Z kuşağının bir bölümü, telefon ve bilgisayar bağımlısı gençlerden oluşmaktadır. Teknolojinin gençlerin dünyasında olmasına karşı değilim. Ne var ki bu bağımlılık onları ülke sorunlarından soyutlayıp aşırı bireyselleştirmiş; duyarsız, vurdumduymaz bir yapıya dönüştürmüştür. Özellikle varlıklı gençler; vur patlasın, çal oynasın anlayışına uygun bir yaşam seçmişlerdir kendilerine.
Z kuşağının bir bölümü okuma özürlüdür. Telefon, bilgisayar, sinema gibi görsel ve işitsel araçlar onları okumadan koparmıştır.  
Z kuşağının bir bölümü, içinde yaşadığı toplumun kültürüyle barışık değildir. Daha küçük yaşlardayken yabancı dilde, özellikle de İngilizce şarkılar dinlemeye ve söylemeye çalışırlar. Onların dünyasında Türk halk müziğine, Türk sanat müziğine yer yoktur. Bu tür müzikleri bayağı olarak görmektedirler.
Z kuşağının bir bölümü kural tanımazdır. Hiçbir toplumsal değeri kabul etmez. Aşırı bireyci bir tutum içinde, dilediğini yapmaktan yanadır. Varsa yoksa kendidir ön planda olan.
Z kuşağının bir bölümü toplumsal sorumluluk bilincinden yoksundur.
Z kuşağının bir bölümü her şeyi ve en iyi ben bilirim anlayışındadır. Bu durum onları eleştiriye kapalı kılmakta, dolayısıyla değişimlerini engellemektedir.
Z kuşağının bir bölümü farkına varmadan Türkçemizi öldürmektedir. Telefonla ya da sosyal medyada başkalarıyla iletişim kurarken zamandan kazanmak için sözcükleri ünlüleri (sesli harfleri) kullanmadan yazmaları [Mrb (Merhaba.), Slm (Selam.), Çktm (Çıktım.), Kib (Kendine iyi bak.)…]  güzel dilimize büyük zararlar vermektedir. Ayrıca aralarında konuşurlarken “oha, çüş” gibi sözcükleri sıkça kullanmaları da insanı rahatsız eden ayrı bir eleştiri konusudur.

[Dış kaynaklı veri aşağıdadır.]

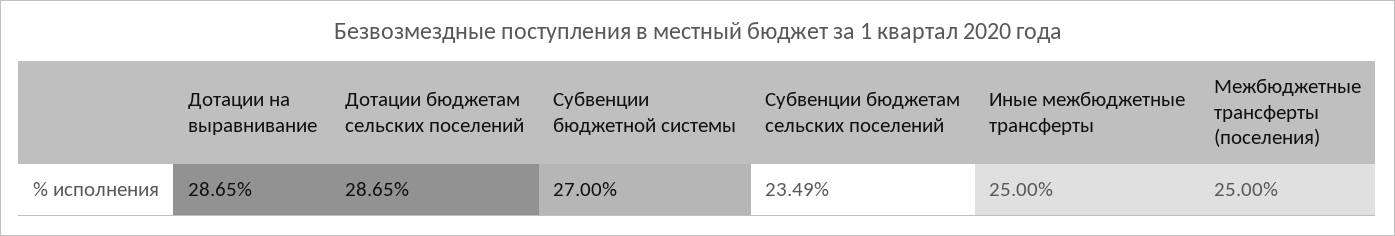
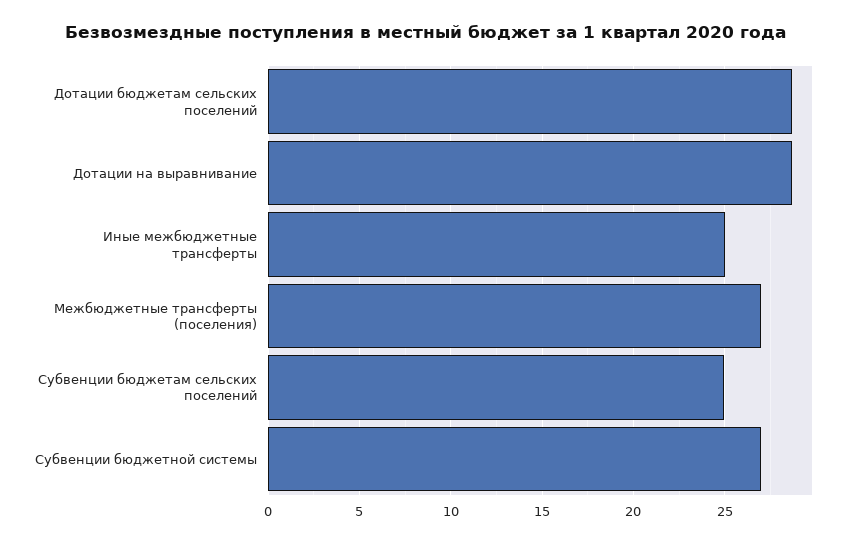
Субвенции бюджетам сельских поселений: 23.49 -> 25
Межбюджетные трансферты (поселения): 25 -> 27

Z kuşağının bazı kesimlerine ilişkin olumsuz eleştirilerim onları incitme amaçlı değildir. Bu kuşak, ülkemizin geleceği açısından çok değerlidir. Önemli olan, söz konusu kuşağı olumsuz yönlerinden kurtarıp daha duyarlı ve etkin duruma getirmek; bunu sağlayacak eğitim olanaklarına kavuşturmaktır. 
Z kuşağına derim ki, “68 kuşağını iyi inceleyin. Onların savundukları düşünceleri iyi özümseyin. Emperyalizme karşı verdikleri mücadelenin değerini bilin. Fırsat buldukça ve zaman yitirmeden onların yol göstericiliğinden yararlanın. Hak, hukuk, adalet ve özgürlük için var gücünüzle çalışın. Uygar dünyadan, çağdaş yaşamdan hiçbir zaman kopmayın. Bireyci değil, toplumcu olun. Kul hakkı yemeyin, kul hakkı yenilmesine de göz yummayın. “Bana dokunmayan yılan bin yaşasın.” diyenlerden olmayın. Acımasız ve kötü olanlarla amansız bir biçimde mücadele edin. İşte o zaman gözümüz arkada kalmaz.”